====== DATASET ======

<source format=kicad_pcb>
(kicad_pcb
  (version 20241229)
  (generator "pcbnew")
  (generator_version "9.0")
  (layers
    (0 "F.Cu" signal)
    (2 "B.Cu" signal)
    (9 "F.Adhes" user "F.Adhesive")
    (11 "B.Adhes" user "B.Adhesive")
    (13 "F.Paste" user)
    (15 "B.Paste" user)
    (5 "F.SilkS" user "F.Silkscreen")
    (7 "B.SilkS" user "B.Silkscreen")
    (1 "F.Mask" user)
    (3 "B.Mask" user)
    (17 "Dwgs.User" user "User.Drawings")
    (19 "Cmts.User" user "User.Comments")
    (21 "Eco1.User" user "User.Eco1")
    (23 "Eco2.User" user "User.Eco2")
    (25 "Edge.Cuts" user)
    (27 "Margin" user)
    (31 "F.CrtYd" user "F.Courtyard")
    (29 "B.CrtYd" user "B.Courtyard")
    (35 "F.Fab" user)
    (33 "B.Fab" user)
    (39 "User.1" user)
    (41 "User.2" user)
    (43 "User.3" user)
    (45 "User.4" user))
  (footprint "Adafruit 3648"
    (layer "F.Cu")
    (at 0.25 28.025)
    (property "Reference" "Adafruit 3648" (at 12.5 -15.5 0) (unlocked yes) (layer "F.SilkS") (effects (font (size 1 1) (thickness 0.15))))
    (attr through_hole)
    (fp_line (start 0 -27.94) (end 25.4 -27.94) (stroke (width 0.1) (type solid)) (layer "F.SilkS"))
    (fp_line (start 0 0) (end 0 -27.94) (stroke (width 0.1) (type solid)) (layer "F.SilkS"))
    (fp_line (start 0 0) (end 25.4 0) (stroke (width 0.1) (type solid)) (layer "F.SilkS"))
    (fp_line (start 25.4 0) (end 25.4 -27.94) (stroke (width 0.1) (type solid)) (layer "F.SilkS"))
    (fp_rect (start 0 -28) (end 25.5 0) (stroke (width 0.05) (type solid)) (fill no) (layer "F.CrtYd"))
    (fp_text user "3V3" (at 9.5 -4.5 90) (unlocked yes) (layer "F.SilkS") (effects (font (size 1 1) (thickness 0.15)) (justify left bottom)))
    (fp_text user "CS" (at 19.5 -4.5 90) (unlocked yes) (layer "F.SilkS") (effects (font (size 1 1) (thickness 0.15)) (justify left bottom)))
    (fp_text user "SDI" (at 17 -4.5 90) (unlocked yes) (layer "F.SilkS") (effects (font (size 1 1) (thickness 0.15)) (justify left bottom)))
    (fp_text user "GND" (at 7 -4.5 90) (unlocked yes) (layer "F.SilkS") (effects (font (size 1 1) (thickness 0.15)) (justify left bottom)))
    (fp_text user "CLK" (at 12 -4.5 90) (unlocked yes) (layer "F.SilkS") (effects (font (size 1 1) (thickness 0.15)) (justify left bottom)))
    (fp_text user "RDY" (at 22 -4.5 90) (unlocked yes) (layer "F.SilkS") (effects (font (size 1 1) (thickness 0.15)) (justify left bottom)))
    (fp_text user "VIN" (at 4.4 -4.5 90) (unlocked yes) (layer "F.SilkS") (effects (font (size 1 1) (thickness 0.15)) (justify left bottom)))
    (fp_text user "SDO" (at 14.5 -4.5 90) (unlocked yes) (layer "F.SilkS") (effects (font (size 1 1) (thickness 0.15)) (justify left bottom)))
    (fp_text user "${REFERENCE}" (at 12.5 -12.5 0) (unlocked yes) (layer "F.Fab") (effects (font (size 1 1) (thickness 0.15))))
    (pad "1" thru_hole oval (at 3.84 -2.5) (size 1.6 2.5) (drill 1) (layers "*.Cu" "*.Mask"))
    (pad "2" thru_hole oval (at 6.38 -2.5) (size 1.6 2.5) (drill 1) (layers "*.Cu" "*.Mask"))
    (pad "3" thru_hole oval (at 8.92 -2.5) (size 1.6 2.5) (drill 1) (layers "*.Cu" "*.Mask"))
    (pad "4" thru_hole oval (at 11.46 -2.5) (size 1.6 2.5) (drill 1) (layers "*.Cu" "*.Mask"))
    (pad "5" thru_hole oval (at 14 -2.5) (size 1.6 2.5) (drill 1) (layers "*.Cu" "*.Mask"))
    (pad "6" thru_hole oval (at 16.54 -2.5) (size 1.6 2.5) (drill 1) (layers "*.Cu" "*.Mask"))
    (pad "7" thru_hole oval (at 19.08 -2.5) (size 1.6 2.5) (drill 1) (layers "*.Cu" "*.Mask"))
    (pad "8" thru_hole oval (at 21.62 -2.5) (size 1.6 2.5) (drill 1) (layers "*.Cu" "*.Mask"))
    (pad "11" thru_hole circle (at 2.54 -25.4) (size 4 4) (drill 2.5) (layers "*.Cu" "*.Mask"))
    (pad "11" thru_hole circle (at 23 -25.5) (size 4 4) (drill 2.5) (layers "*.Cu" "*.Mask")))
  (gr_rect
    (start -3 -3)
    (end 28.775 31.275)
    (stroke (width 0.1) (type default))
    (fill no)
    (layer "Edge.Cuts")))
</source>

======

> TASK INSTRUCTIONS:
Give the count of lines in the data that contain the word "Silkscreen", and write nothing besides it.

> SOLUTION TO THE EXERCISE:
2